Характерно, что в такие минуты поэзия, речь, язык как бы задумываются о себе самих. Стихотворение можно отнести к разряду автотематических, или, по употребительному в последние годы термину, металингвистических. Это размышление поэта о своем материале, о его неисчислимых возможностях и неизбежных ограничениях; о его многосложной и антиномичной природе; о пластах прошлого, запечатленных в языке, и о том возможном будущем, которое самим существованием языка смутно, «как бы сквозь тусклое стекло», предугадывается.

Известно, что Вячеслав Иванов развивал оригинальную лингвистическую концепцию — на наш взгляд, одну из наиболее глубоких и цельных концепций языка в истории русской мысли. Возникшая на пересечении идей Гумбольдта, Шопенгауэра и ранних славянофилов, она соприкасается, с одной стороны, с платонизмом и с мистикой восточной церкви, с другой — с такими современными явлениями, как юнгианство и даже структурализм. Сложными и косвенными путями (в частности, через М. Бахтина) она оказала некоторое воздействие и на нынешнюю семиотику. В статьях Вячеслава Иванова легко найти отчетливые параллели к некоторым местам стихотворения «Язык». Процитируем несколько отрывков (число их можно значительно умножить):

«Язык — земля; поэтическое произведение вырастает из земли. Оно не может поднять корни в воздух. Как же нам, однако, стремиться вперед в ритме времени, которое нас взметает и разрывает, отдаться зову всемирного динамизма — и в то же время оставаться „крепкими земле“, верными кормилице-матери? Задача, по-видимому, неразрешимая, — грозящая поэзии гибелью. Но невозможное для людей возможно для Бога, — и может совершиться чудо нового узнания Земли ее поздними чадами. Приникая с любовью к недрам нашего родного языка, живой словесной земли и материнской плоти нашей, внезапно, быть может, мы заслышим в них биение новой жизни, содрогание младенца. Это будет — новый миф».

(Иванов В. И., 1979а, с. 372)

«Язык вообще, по глубокомысленному воззрению Вильгельма Гумбольдта, есть одновременно дело и действенная сила (érgon и enérgeia); соборная среда, непрестанно и совокупно всеми творимая и вместе предваряющая и обусловливающая каждое творческое действие в самой колыбели его замысла; антиномическое совмещение необходимости и свободы, божественного и человеческого; создание духа народного и Божий народу дар. Язык — по Гумбольдту — дар, доставшийся народу как жребий, как некое предназначение его грядущего духовного бытия».
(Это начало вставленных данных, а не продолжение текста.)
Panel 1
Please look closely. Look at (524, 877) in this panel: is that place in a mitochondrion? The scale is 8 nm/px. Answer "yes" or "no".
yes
(Иванов В. И., 1976, с. 151)

И последняя цитата — из более ранней, хрестоматийной для русского символизма статьи;

«Как электрическая искра, слово возможно только в сообщении противоположных полюсов единого творчества: художника и народа. К чему и служило бы в разделении слово, это средство и символ вселенского единомыслия? <…> Что познание — воспоминание, как учит Платон, оправдывается на поэте, поскольку он, будучи органом народного самосознания, есть вместе с тем и тем самым — орган народного воспоминания. Через него народ вспоминает свою древнюю душу и восстановляет спящие в ней веками возможности. Как истинный стих предуставлен стихией языка, так поэтический образ предопределен психеей народа. <…> Поэт хочет быть одиноким и отрешенным, но его внутренняя свобода есть внутренняя необходимость возврата и приобщения к родимой стихии. Он изобретает новое — и обретает древнее»

(Иванов В. И., 1971, с. 712–714; курсив[896] мой. — Т. В.).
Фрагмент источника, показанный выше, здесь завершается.